Ses autres missions sont très alambiquées, quand elles ne sont pas à peu près incompréhensibles. On appréciera notamment celle-ci : « Elle assure le lien entre, d’une part, les résultats issus des enquêtes et des évaluations sur pièce et sur place et, d’autre part, l’action de la direction générale en matière de recherche fondamentale et appliquée, menée en partenariat avec les différents acteurs nationaux et internationaux de la recherche. »

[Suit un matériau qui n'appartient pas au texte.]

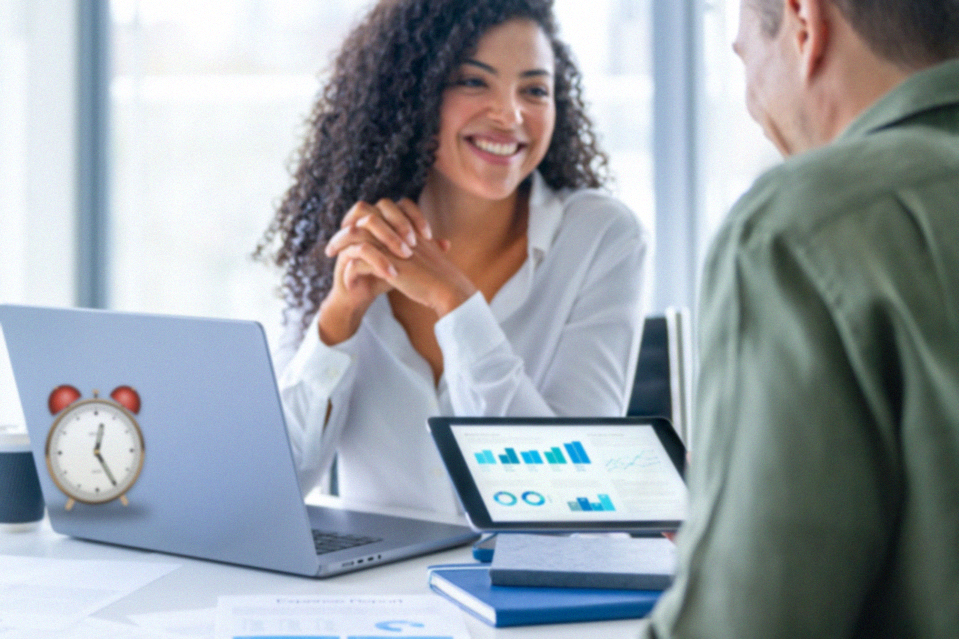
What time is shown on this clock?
12:25
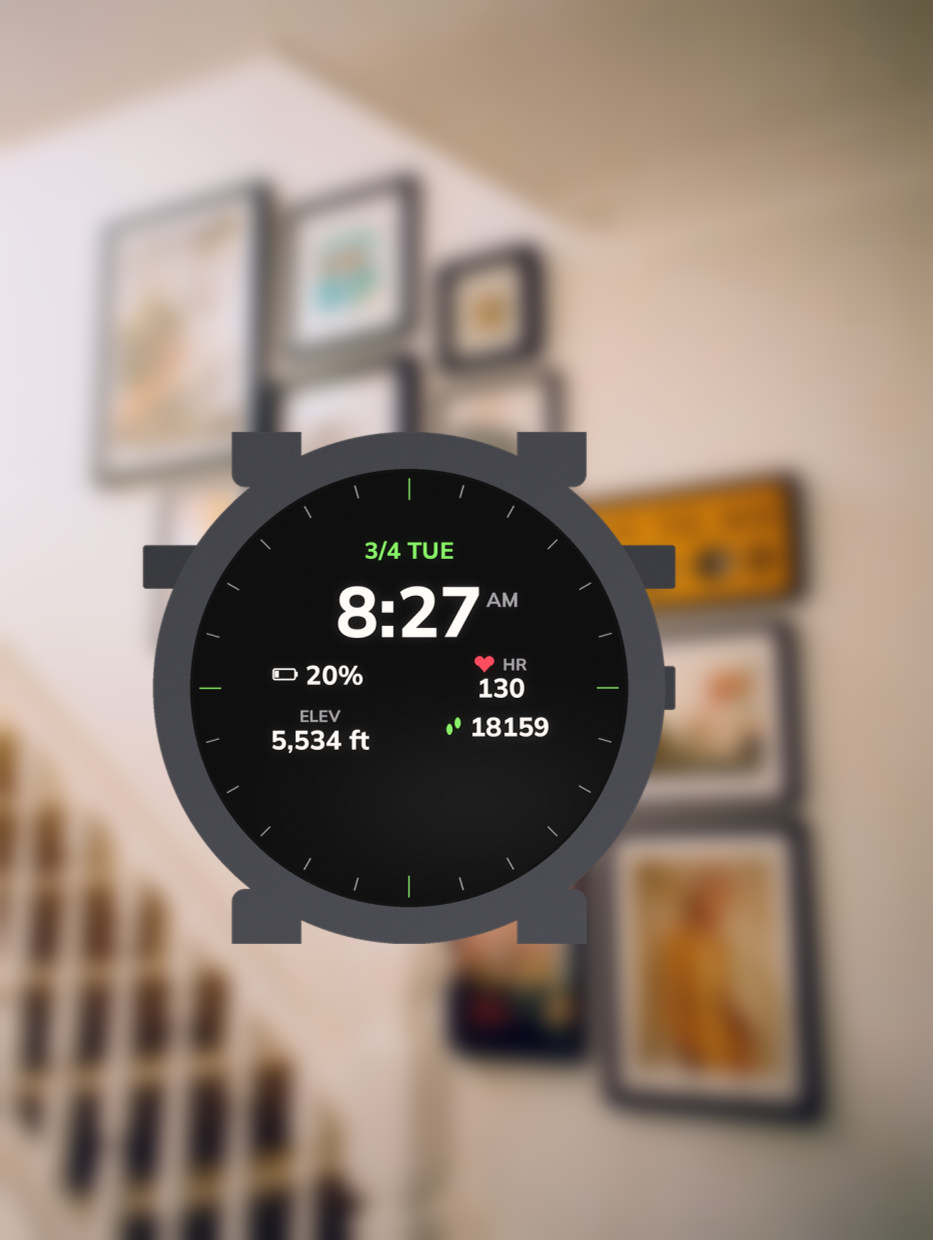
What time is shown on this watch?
8:27
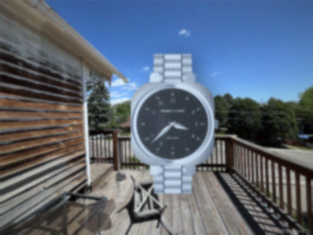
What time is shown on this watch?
3:38
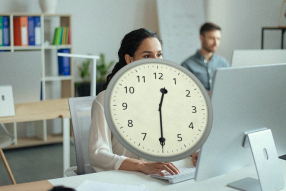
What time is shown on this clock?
12:30
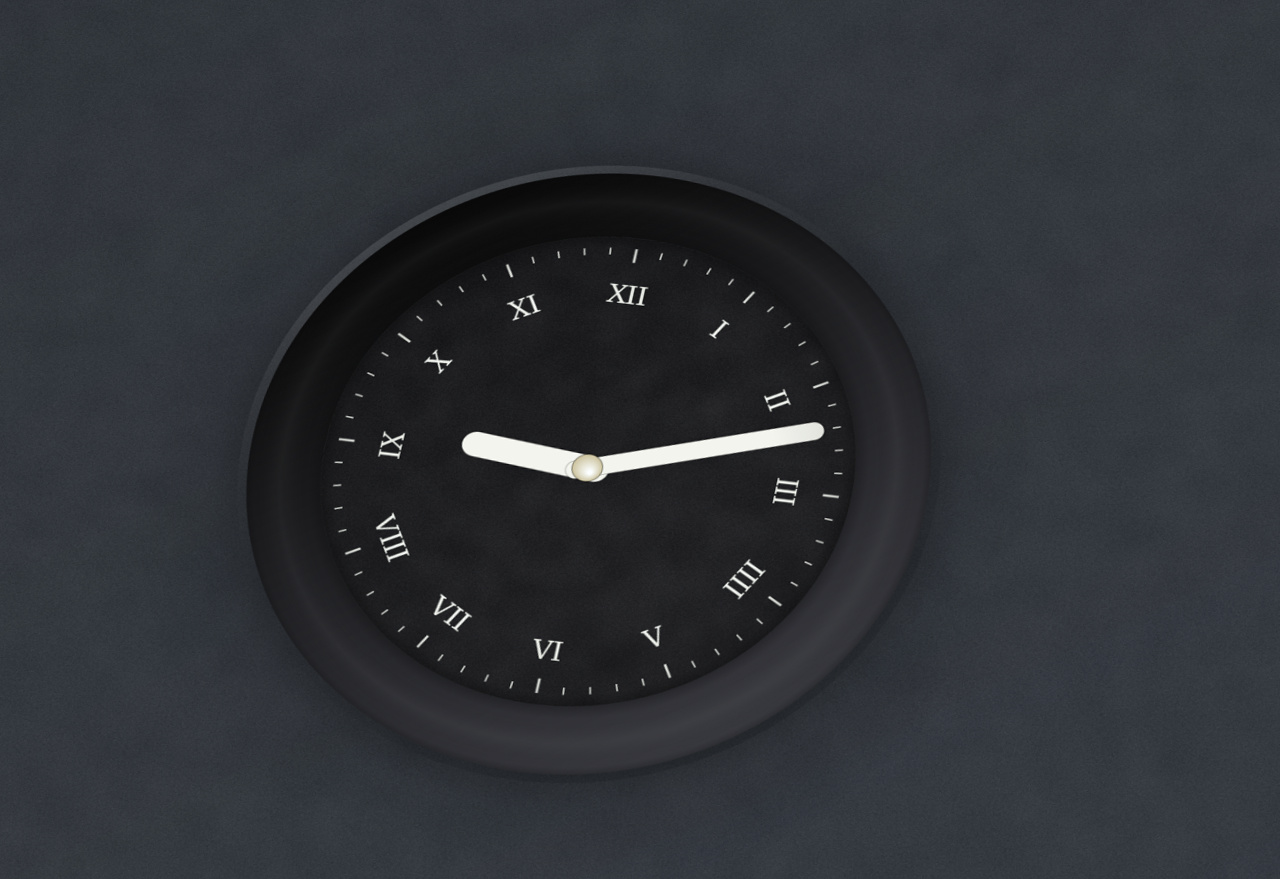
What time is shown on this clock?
9:12
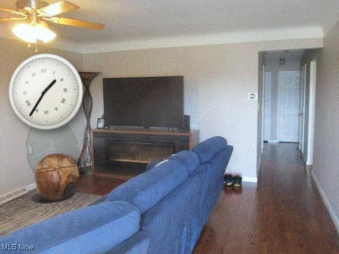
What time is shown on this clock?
1:36
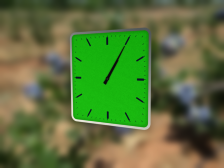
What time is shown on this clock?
1:05
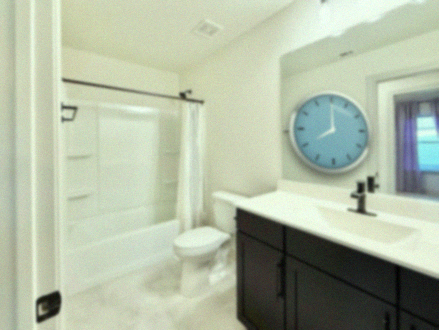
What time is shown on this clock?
8:00
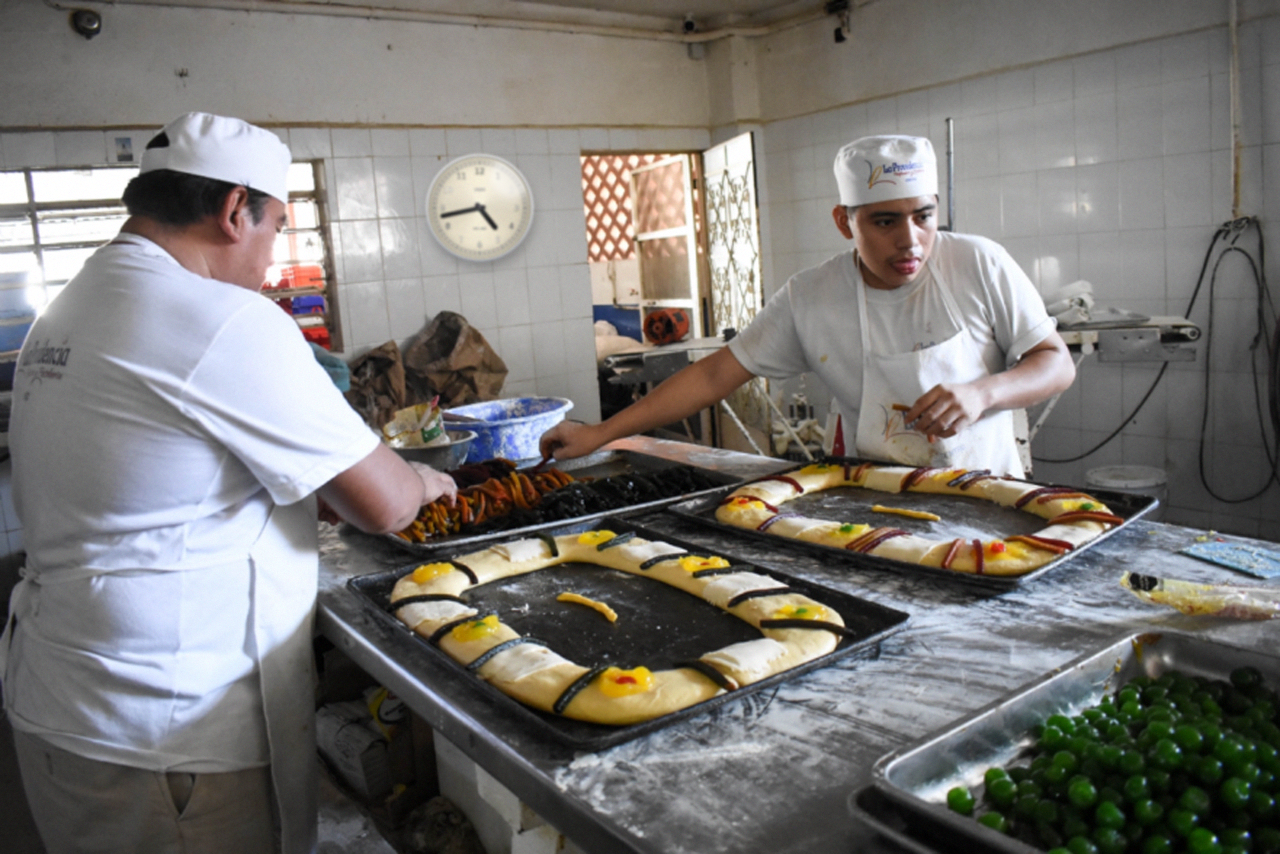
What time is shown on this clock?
4:43
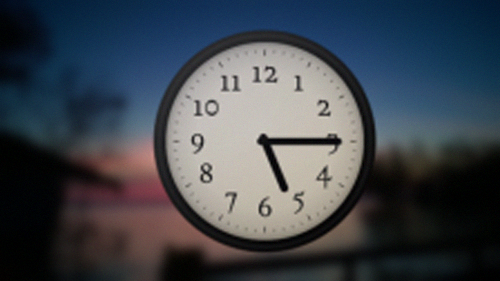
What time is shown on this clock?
5:15
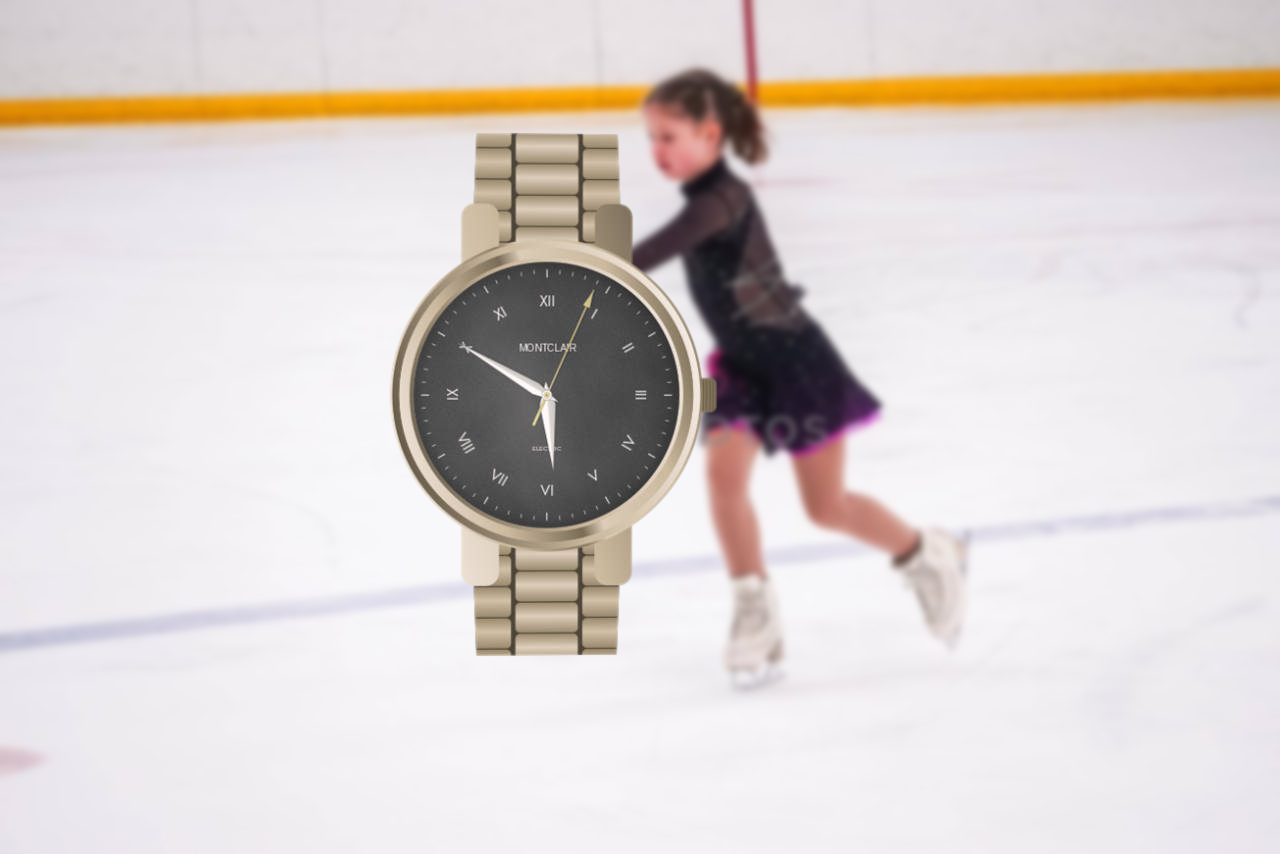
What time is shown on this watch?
5:50:04
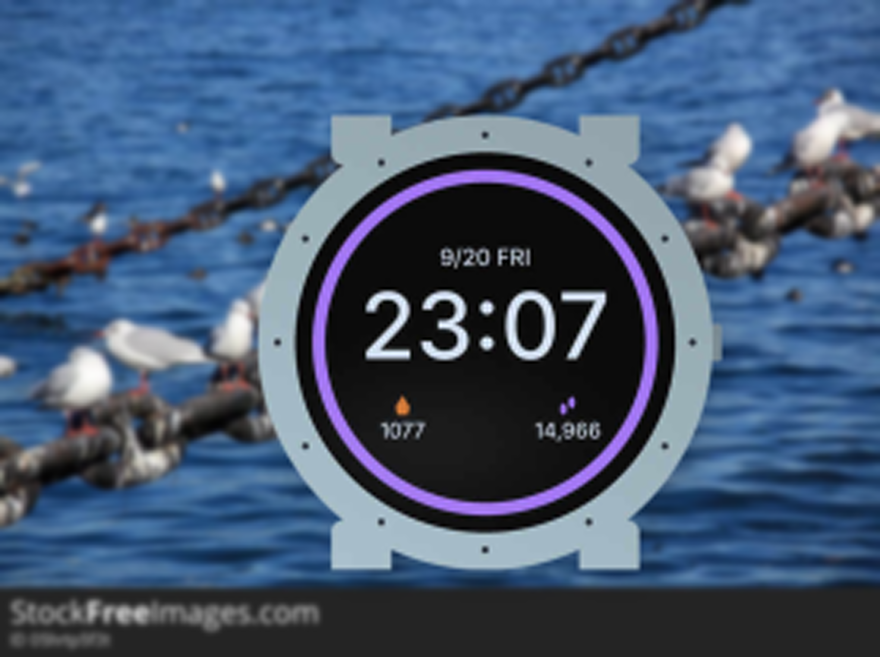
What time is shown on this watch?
23:07
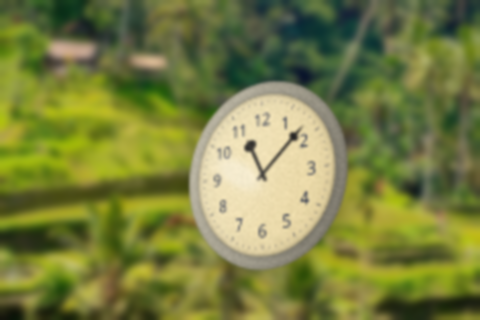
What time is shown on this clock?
11:08
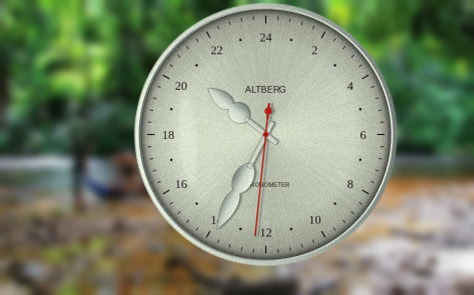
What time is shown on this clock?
20:34:31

L’Inspection, comme nous l’avons déjà dit, est l’héritière directe de la création du service des monuments historiques par Prosper Mérimée. Même si cette organisation avait déjà été très affaiblie en 2010, les inspecteurs des monuments historiques, quand ils se rendaient en région, avaient encore un véritable poids dans les décisions qui pouvaient y être prises, non seulement en raison de leur indépendance, mais aussi parce qu’ils représentaient directement le ministre : le chef de l’Inspection était directement nommé par celui-ci, sur proposition du directeur général des Patrimoines. Désormais, n’ayant même plus le rôle de contrôle qu’ils avaient auparavant, simples employés d’une délégation sans réel pouvoir, les « inspecteurs », qui n’auront plus d’inspecteurs que le titre (en supposant qu’ils le conservent), ont disparu. Sans compter qu’une délégation est même inférieure, hiérarchiquement, aux sous-directions [1].
Philippe Barbat nous répond que « le chef de cette délégation va bénéficier d’un emploi fonctionnel de directeur de projet. Dans l’administration de l’État, cela a un sens très fort et ces emplois ne sont accordés que rarement aux administrations. Ce n’est donc en rien une dégradation du prestige de la fonction par rapport à la situation du chef de l’inspection. » Il semble en réalité que cet emploi fonctionnel de chef de projet (alors qu’il s’agit d’une action permanente) ne soit créé que pour permettre à la personne qui a mené la mission de préfiguration de cette délégation, et qui est pressenti pour en prendre la tête, de ne pas régresser administrativement et financièrement. Rien n’assure à terme sa pérennité. Ajoutons à cela le manque d’effectif, aggravé par de nombreux départs à la retraite. Philippe Barbat, lors de la présentation de cette nouvelle organisation le 14 décembre, a dit que cette nouvelle délégation devrait comme les autres faire des sacrifices ! Si l’Inspection n’avait pas été tuée par la nouvelle organisation, elle l’aurait été par le manque de postes.

Prosper Mérimée a donc bien été assassiné comme nous le disions dans notre précédent article, et s’il n’est peut-être pas encore mort, il est clairement en soins palliatifs. Ce n’est qu’un énième renoncement d’un ministère de la Culture dont le rôle ne cesse de se dégrader depuis des années. Nous espérions que Roselyne Bachelot pourrait mettre un terme à cette évolution. Manifestement, nous nous trompions.

Didier Rykner

Notes

[1Il n’était même pas certain que cette délégation puisse figurer dans l’arrêté, car seuls les services et les sous-direction sont du niveau du décret. Une délégation relève normalement de la décision (inférieure au décret).